Bagnasco ha detto che dovranno essere le politiche familiari a rispondere a questa problematica. Cosa ne pensa?

 

Ritengo che solo un Paese sano e robusto, che almeno rimane stabile sul piano demografico (come la Francia), può pensare di proiettarsi nel futuro. Nemmeno la Germania è in questa situazione, anzi è come un gigante dai piedi d’argilla. C’è poco da fare: ci vuole una politica a favore della famiglia. Questo non significa solo facilitare la conciliazione famiglia-lavoro per le donne, ma vuol dire soprattutto migliorare il reddito famigliare permanente. E non, magari, aumentare il reddito di uno dei due coniugi a discapito di quello dell’altro. Il problema è che in Italia si dice che per la famiglia si fa di tutto e di più. Ma in realtà si è fatto il contrario.

 

In che senso?

Dopo la riforma Dini delle pensioni del 1996 il saldo della cassa assegni famigliari dell’Inps è crollato. In pratica, si è spostato l’equivalente di 8 miliardi di euro l’anno dalle famiglie alle pensioni.
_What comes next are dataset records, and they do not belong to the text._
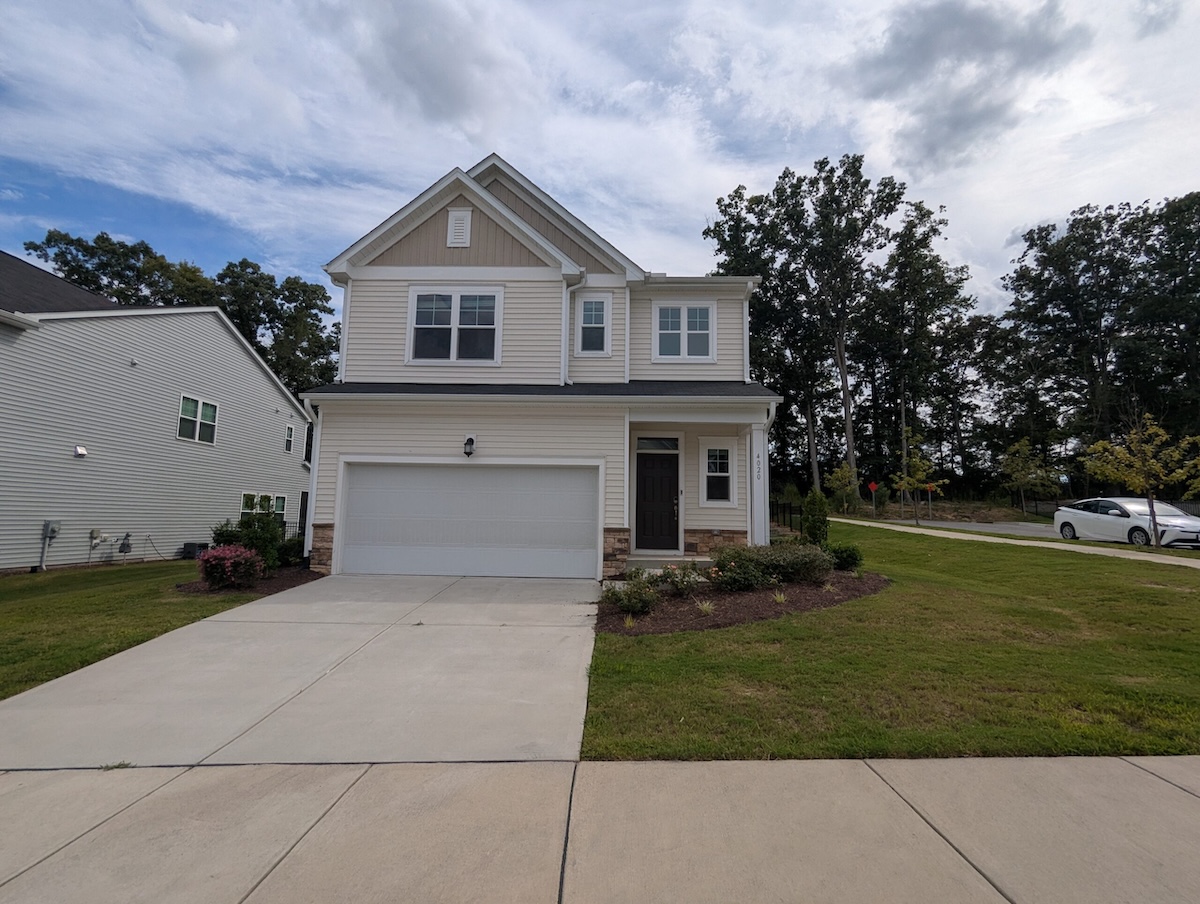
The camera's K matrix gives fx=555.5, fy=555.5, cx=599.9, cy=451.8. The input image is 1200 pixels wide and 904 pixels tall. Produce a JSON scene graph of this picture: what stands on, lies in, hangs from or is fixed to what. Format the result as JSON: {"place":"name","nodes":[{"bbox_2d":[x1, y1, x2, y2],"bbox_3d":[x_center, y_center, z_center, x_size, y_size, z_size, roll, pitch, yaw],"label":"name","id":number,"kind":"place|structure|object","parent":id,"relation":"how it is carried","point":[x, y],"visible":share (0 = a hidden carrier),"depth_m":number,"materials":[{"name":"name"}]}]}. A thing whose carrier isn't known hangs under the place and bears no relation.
{"place":"outdoors","nodes":[
{"label":"outdoors","id":0,"kind":"place"},
{"bbox_2d":[0,559,259,700],"label":"left lawn","id":1,"kind":"structure","parent":0,"point":[8,592],"materials":[{"name":"green plant"}]},
{"bbox_2d":[180,541,208,558],"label":"air conditioner","id":2,"kind":"object","parent":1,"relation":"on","point":[190,545],"visible":0.64,"depth_m":14.65,"materials":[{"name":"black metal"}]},
{"bbox_2d":[179,565,320,595],"bbox_3d":[-5.897,2.223,9.588,1.944,0.119,2.534,1,-6,0],"label":"mulch bed","id":3,"kind":"object","parent":1,"relation":"on","point":[260,587],"visible":0.37,"depth_m":9.25,"materials":[{"name":"brown"}]},
{"bbox_2d":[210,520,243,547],"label":"shrub","id":4,"kind":"object","parent":3,"relation":"on","point":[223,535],"visible":0.43,"depth_m":12.34,"materials":[{"name":"green plant"}]},
{"bbox_2d":[196,544,264,589],"bbox_3d":[-5.969,1.853,8.973,1.075,0.712,1.054,1,-6,0],"label":"flowering shrub","id":5,"kind":"object","parent":3,"relation":"on","point":[248,562],"visible":0.99,"depth_m":8.77,"materials":[{"name":"plant"}]},
{"bbox_2d":[214,508,282,573],"bbox_3d":[-6.567,1.679,10.422,1.254,1.289,1.201,1,-6,0],"label":"shrub","id":6,"kind":"object","parent":3,"relation":"on","point":[255,532],"visible":0.72,"depth_m":10.30,"materials":[{"name":"green plant"}]},
{"bbox_2d":[276,534,305,567],"bbox_3d":[-6.185,2.008,11.173,0.791,0.733,0.845,1,-6,0],"label":"shrub","id":7,"kind":"object","parent":3,"relation":"on","point":[291,550],"visible":0.67,"depth_m":11.00,"materials":[{"name":"green plant"}]},
{"bbox_2d":[0,250,311,571],"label":"neighboring house","id":8,"kind":"structure","parent":0,"point":[13,560],"depth_m":13.85,"materials":[{"name":"plastic"}]},
{"bbox_2d":[38,520,61,570],"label":"electric meter","id":9,"kind":"object","parent":8,"relation":"attached to","point":[46,525],"visible":0.97,"depth_m":12.42,"materials":[{"name":"grey metal"}]},
{"bbox_2d":[73,445,87,457],"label":"vent cover","id":10,"kind":"object","parent":8,"relation":"attached to","point":[79,453],"visible":0.95,"depth_m":12.17,"materials":[{"name":"white"}]},
{"bbox_2d":[88,529,132,560],"bbox_3d":[-11.796,2.291,13.377,0.560,0.815,0.898,1,-6,0],"label":"gas meter","id":11,"kind":"object","parent":8,"relation":"attached to","point":[92,532],"visible":0.97,"depth_m":13.37,"materials":[{"name":"grey metal"}]},
{"bbox_2d":[177,394,218,445],"bbox_3d":[-11.263,-0.902,15.494,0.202,1.348,1.442,1,-6,0],"label":"window","id":12,"kind":"structure","parent":8,"relation":"in","point":[200,403],"depth_m":15.54,"materials":[{"name":"white glass"}]},
{"bbox_2d":[240,492,287,521],"bbox_3d":[-10.650,1.963,17.431,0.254,1.387,2.139,1,-6,0],"label":"window","id":13,"kind":"structure","parent":8,"relation":"in","point":[245,500],"depth_m":17.56,"materials":[{"name":"glass"}]},
{"bbox_2d":[283,424,294,453],"bbox_3d":[-11.153,-0.492,19.726,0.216,1.150,0.626,1,-6,0],"label":"window","id":14,"kind":"structure","parent":8,"relation":"in","point":[291,433],"depth_m":19.86,"materials":[{"name":"white"}]},
{"bbox_2d":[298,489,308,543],"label":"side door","id":15,"kind":"structure","parent":8,"relation":"in","point":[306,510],"depth_m":18.44,"materials":[{"name":"black"}]},
{"bbox_2d":[0,571,598,766],"label":"driveway","id":16,"kind":"structure","parent":0,"point":[533,622],"materials":[{"name":"concrete"}]},
{"bbox_2d":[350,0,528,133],"label":"cloud","id":17,"kind":"structure","parent":0,"point":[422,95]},
{"bbox_2d":[300,155,782,581],"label":"house","id":18,"kind":"structure","parent":0,"point":[480,257],"depth_m":11.12,"materials":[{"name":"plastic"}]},
{"bbox_2d":[300,394,320,561],"bbox_3d":[-5.470,0.486,10.538,0.285,3.238,0.638,1,-6,0],"label":"downspout","id":19,"kind":"object","parent":18,"relation":"attached to","point":[306,403],"visible":0.64,"depth_m":10.56,"materials":[{"name":"white metal"}]},
{"bbox_2d":[333,278,350,384],"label":"downspout","id":20,"kind":"object","parent":18,"relation":"attached to","point":[341,348],"visible":0.44,"depth_m":11.56,"materials":[{"name":"white metal"}]},
{"bbox_2d":[407,287,501,365],"bbox_3d":[-2.954,-2.534,11.270,1.908,1.772,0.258,1,-6,0],"label":"window","id":21,"kind":"structure","parent":18,"relation":"in","point":[457,299],"depth_m":11.28,"materials":[{"name":"white glass"}]},
{"bbox_2d":[447,208,471,247],"bbox_3d":[-2.828,-4.467,11.088,0.465,0.838,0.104,1,-6,0],"label":"gable vent","id":22,"kind":"object","parent":18,"relation":"attached to","point":[457,224],"visible":0.99,"depth_m":11.06,"materials":[{"name":"white metal"}]},
{"bbox_2d":[336,461,600,578],"bbox_3d":[-2.486,1.332,10.529,5.579,2.330,0.175,1,-6,0],"label":"garage door","id":23,"kind":"structure","parent":18,"relation":"in","point":[462,473],"depth_m":10.47,"materials":[{"name":"white metal"}]},
{"bbox_2d":[463,436,475,457],"bbox_3d":[-2.473,-0.096,10.482,0.209,0.406,0.302,1,-6,0],"label":"wall lamp","id":24,"kind":"object","parent":18,"relation":"attached to","point":[470,440],"visible":0.96,"depth_m":10.41,"materials":[{"name":"black metal"}]},
{"bbox_2d":[561,272,583,384],"bbox_3d":[-0.568,-2.471,11.358,0.465,2.644,0.601,1,-6,0],"label":"downspout","id":25,"kind":"object","parent":18,"relation":"attached to","point":[563,321],"visible":0.8,"depth_m":11.40,"materials":[{"name":"white metal"}]},
{"bbox_2d":[574,292,612,354],"bbox_3d":[-0.135,-2.667,11.630,0.712,1.500,0.296,1,-6,0],"label":"window","id":26,"kind":"structure","parent":18,"relation":"in","point":[601,324],"depth_m":11.67,"materials":[{"name":"white glass"}]},
{"bbox_2d":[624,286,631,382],"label":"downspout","id":27,"kind":"object","parent":18,"relation":"attached to","point":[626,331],"visible":0.87,"depth_m":12.08,"materials":[{"name":"white metal"}]},
{"bbox_2d":[633,448,679,552],"bbox_3d":[1.125,1.168,11.711,1.152,2.179,0.174,1,-6,0],"label":"front door","id":28,"kind":"structure","parent":18,"relation":"in","point":[671,507],"depth_m":11.68,"materials":[{"name":"wood"}]},
{"bbox_2d":[636,436,678,451],"bbox_3d":[1.161,-0.151,11.572,0.970,0.345,0.099,1,-6,0],"label":"transom window","id":29,"kind":"structure","parent":18,"relation":"in","point":[661,445],"depth_m":11.56,"materials":[{"name":"glass"}]},
{"bbox_2d":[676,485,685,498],"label":"doorbell","id":30,"kind":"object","parent":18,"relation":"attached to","point":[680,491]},
{"bbox_2d":[652,300,714,362],"bbox_3d":[1.842,-2.676,12.444,1.394,1.591,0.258,1,-6,0],"label":"window","id":31,"kind":"structure","parent":18,"relation":"in","point":[681,324],"depth_m":12.46,"materials":[{"name":"white"}]},
{"bbox_2d":[699,440,736,506],"bbox_3d":[2.429,0.434,11.471,0.728,1.522,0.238,1,-6,0],"label":"window","id":32,"kind":"structure","parent":18,"relation":"in","point":[727,450],"depth_m":11.49,"materials":[{"name":"white glass"}]},
{"bbox_2d":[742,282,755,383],"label":"downspout","id":33,"kind":"object","parent":18,"relation":"attached to","point":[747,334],"visible":0.6,"depth_m":12.57,"materials":[{"name":"white metal"}]},
{"bbox_2d":[747,422,768,546],"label":"porch column","id":34,"kind":"structure","parent":18,"relation":"attached to","point":[760,520],"depth_m":11.09,"materials":[{"name":"white paint"}]},
{"bbox_2d":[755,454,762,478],"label":"house number","id":35,"kind":"object","parent":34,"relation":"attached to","point":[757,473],"visible":0.95,"depth_m":10.92,"materials":[{"name":"black"}]},
{"bbox_2d":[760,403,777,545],"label":"downspout","id":36,"kind":"object","parent":18,"relation":"attached to","point":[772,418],"visible":0.68,"depth_m":11.16,"materials":[{"name":"white"}]},
{"bbox_2d":[1,0,1198,317],"label":"sky","id":37,"kind":"structure","parent":0,"point":[913,90],"materials":[{"name":"blue"}]},
{"bbox_2d":[0,754,1199,903],"label":"sidewalk","id":38,"kind":"structure","parent":0,"point":[1138,771],"materials":[{"name":"concrete"}]},
{"bbox_2d":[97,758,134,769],"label":"grass tuft","id":39,"kind":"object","parent":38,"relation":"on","point":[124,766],"visible":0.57,"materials":[{"name":"green plant"}]},
{"bbox_2d":[578,519,1199,760],"label":"lawn","id":40,"kind":"structure","parent":0,"point":[717,632],"materials":[{"name":"green plant"}]},
{"bbox_2d":[597,570,889,635],"bbox_3d":[2.027,2.063,8.108,4.657,0.245,4.084,1,-6,0],"label":"mulch bed","id":41,"kind":"object","parent":40,"relation":"on","point":[674,604],"visible":0.63,"depth_m":7.42,"materials":[{"name":"brown"}]},
{"bbox_2d":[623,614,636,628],"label":"grass tuft","id":42,"kind":"object","parent":41,"relation":"on","point":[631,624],"visible":0.75,"depth_m":6.68,"materials":[{"name":"green plant"}]},
{"bbox_2d":[601,572,659,616],"bbox_3d":[0.383,1.845,7.165,0.856,0.549,0.820,1,-6,0],"label":"shrub","id":43,"kind":"object","parent":41,"relation":"on","point":[628,604],"visible":0.97,"depth_m":7.08,"materials":[{"name":"green plant"}]},
{"bbox_2d":[650,562,706,598],"bbox_3d":[1.128,1.893,8.111,0.860,0.544,0.780,1,-6,0],"label":"shrub","id":44,"kind":"object","parent":41,"relation":"on","point":[681,582],"visible":0.96,"depth_m":8.05,"materials":[{"name":"plant"}]},
{"bbox_2d":[695,598,715,615],"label":"grass tuft","id":45,"kind":"object","parent":41,"relation":"on","point":[707,607],"visible":0.8,"depth_m":7.13,"materials":[{"name":"green plant"}]},
{"bbox_2d":[708,549,770,592],"bbox_3d":[2.049,1.769,8.295,1.059,0.691,0.978,1,-6,0],"label":"shrub","id":46,"kind":"object","parent":41,"relation":"on","point":[722,569],"visible":0.93,"depth_m":8.13,"materials":[{"name":"green plant"}]},
{"bbox_2d":[772,590,787,604],"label":"grass tuft","id":47,"kind":"structure","parent":41,"relation":"on","point":[780,599],"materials":[{"name":"green plant"}]},
{"bbox_2d":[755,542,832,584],"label":"shrub","id":48,"kind":"object","parent":41,"relation":"on","point":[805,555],"visible":0.83,"depth_m":8.46,"materials":[{"name":"green plant"}]},
{"bbox_2d":[801,490,830,547],"bbox_3d":[4.779,1.572,12.359,0.689,1.502,0.725,1,-6,0],"label":"shrub","id":49,"kind":"object","parent":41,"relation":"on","point":[810,527],"visible":0.88,"depth_m":12.22,"materials":[{"name":"green plant"}]},
{"bbox_2d":[827,542,862,571],"bbox_3d":[4.443,1.951,10.183,0.711,0.557,0.693,1,-6,0],"label":"shrub","id":50,"kind":"object","parent":41,"relation":"on","point":[850,557],"visible":0.89,"depth_m":10.03,"materials":[{"name":"green plant"}]},
{"bbox_2d":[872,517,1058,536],"label":"road","id":51,"kind":"structure","parent":0,"point":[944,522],"materials":[{"name":"grey asphalt"}]},
{"bbox_2d":[846,0,1092,171],"label":"cloud","id":52,"kind":"structure","parent":0,"point":[934,33],"materials":[{"name":"grey"}]},
{"bbox_2d":[834,518,1199,568],"label":"sidewalk","id":53,"kind":"structure","parent":0,"point":[1044,545],"materials":[{"name":"concrete"}]},
{"label":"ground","id":54,"kind":"structure","parent":0},
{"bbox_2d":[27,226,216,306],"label":"tree","id":55,"kind":"object","parent":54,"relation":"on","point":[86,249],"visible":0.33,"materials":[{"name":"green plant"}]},
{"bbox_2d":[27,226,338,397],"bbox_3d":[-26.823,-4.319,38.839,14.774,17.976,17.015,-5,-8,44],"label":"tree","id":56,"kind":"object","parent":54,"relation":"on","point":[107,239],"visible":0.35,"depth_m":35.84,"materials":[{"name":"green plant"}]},
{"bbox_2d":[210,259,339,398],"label":"tree","id":57,"kind":"object","parent":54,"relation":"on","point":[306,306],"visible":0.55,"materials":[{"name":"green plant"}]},
{"bbox_2d":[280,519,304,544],"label":"fence","id":58,"kind":"object","parent":54,"relation":"on","point":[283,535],"visible":0.19,"depth_m":17.09,"materials":[{"name":"black metal"}]},
{"bbox_2d":[626,555,712,575],"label":"front step","id":59,"kind":"structure","parent":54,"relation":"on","point":[644,565],"depth_m":10.17,"materials":[{"name":"grey concrete"}]},
{"bbox_2d":[770,500,804,536],"bbox_3d":[6.273,2.272,18.613,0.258,1.305,5.767,1,-6,0],"label":"fence","id":60,"kind":"object","parent":54,"relation":"on","point":[790,512],"visible":0.42,"depth_m":18.80,"materials":[{"name":"black metal"}]},
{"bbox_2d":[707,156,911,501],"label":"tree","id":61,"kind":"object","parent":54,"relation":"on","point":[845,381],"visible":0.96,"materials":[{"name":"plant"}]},
{"bbox_2d":[825,463,860,512],"bbox_3d":[13.963,2.256,31.862,1.912,3.255,1.963,-4,-8,42],"label":"small tree","id":62,"kind":"object","parent":54,"relation":"on","point":[843,473],"visible":0.98,"depth_m":31.66,"materials":[{"name":"green plant"}]},
{"bbox_2d":[866,480,879,516],"bbox_3d":[15.110,2.825,30.729,0.827,2.420,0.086,1,-6,0],"label":"road sign","id":63,"kind":"object","parent":54,"relation":"on","point":[873,488],"visible":0.99,"depth_m":30.73,"materials":[{"name":"red metal"}]},
{"bbox_2d":[859,197,974,498],"label":"tree","id":64,"kind":"object","parent":54,"relation":"on","point":[923,264],"visible":0.91,"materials":[{"name":"plant"}]},
{"bbox_2d":[889,431,945,524],"bbox_3d":[13.506,1.121,23.709,2.159,4.160,2.156,6,-8,-43],"label":"young tree","id":65,"kind":"object","parent":54,"relation":"on","point":[921,473],"visible":0.99,"depth_m":23.57,"materials":[{"name":"plant"}]},
{"bbox_2d":[924,482,936,521],"bbox_3d":[17.111,2.786,28.769,0.695,2.332,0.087,1,-6,0],"label":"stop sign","id":66,"kind":"object","parent":54,"relation":"on","point":[928,488],"visible":0.9,"depth_m":28.78,"materials":[{"name":"red"}]},
{"bbox_2d":[998,436,1055,517],"bbox_3d":[25.347,1.665,33.112,2.888,5.156,2.932,-5,-8,44],"label":"tree","id":67,"kind":"object","parent":54,"relation":"on","point":[1019,448],"visible":0.99,"depth_m":32.83,"materials":[{"name":"green plant"}]},
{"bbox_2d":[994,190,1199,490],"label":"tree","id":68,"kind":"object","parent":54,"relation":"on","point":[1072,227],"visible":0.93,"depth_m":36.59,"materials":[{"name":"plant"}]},
{"bbox_2d":[1052,496,1199,548],"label":"car","id":69,"kind":"object","parent":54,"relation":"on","point":[1186,520],"visible":0.92,"depth_m":15.94,"materials":[{"name":"metal"}]},
{"bbox_2d":[1080,412,1199,547],"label":"tree","id":70,"kind":"object","parent":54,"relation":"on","point":[1155,468],"visible":0.99,"depth_m":15.17,"materials":[{"name":"plant"}]}
]}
Questo vuol dire che negli ultimi 12 anni 100 miliardi di risorse sono state tolte alle famiglie.

 

Lei continua a ritenere necessaria l’introduzione del quoziente familiare?

 

Il quoziente famigliare è il meccanismo che nell’esperienza ha mostrato di saper realizzare maggiormente un’equità orizzontale tra le famiglie. Oggi, anche se esistono detrazioni e deduzioni familiari, l’equità orizzontale non c’è. Il punto è che si tratta di una riforma che richiede risorse. Che però consentirebbero alle famiglie di respirare, di consumare di più, ma soprattutto di investire in figli già presenti e anche desiderati. Perché questa situazione di “suicidio demografico” non è voluta. Anzi, il numero di figli desiderati corrisponde a circa uno in più rispetto all’attuale natalità. Situazione che porterebbe ad avere perlomeno una popolazione stazionaria.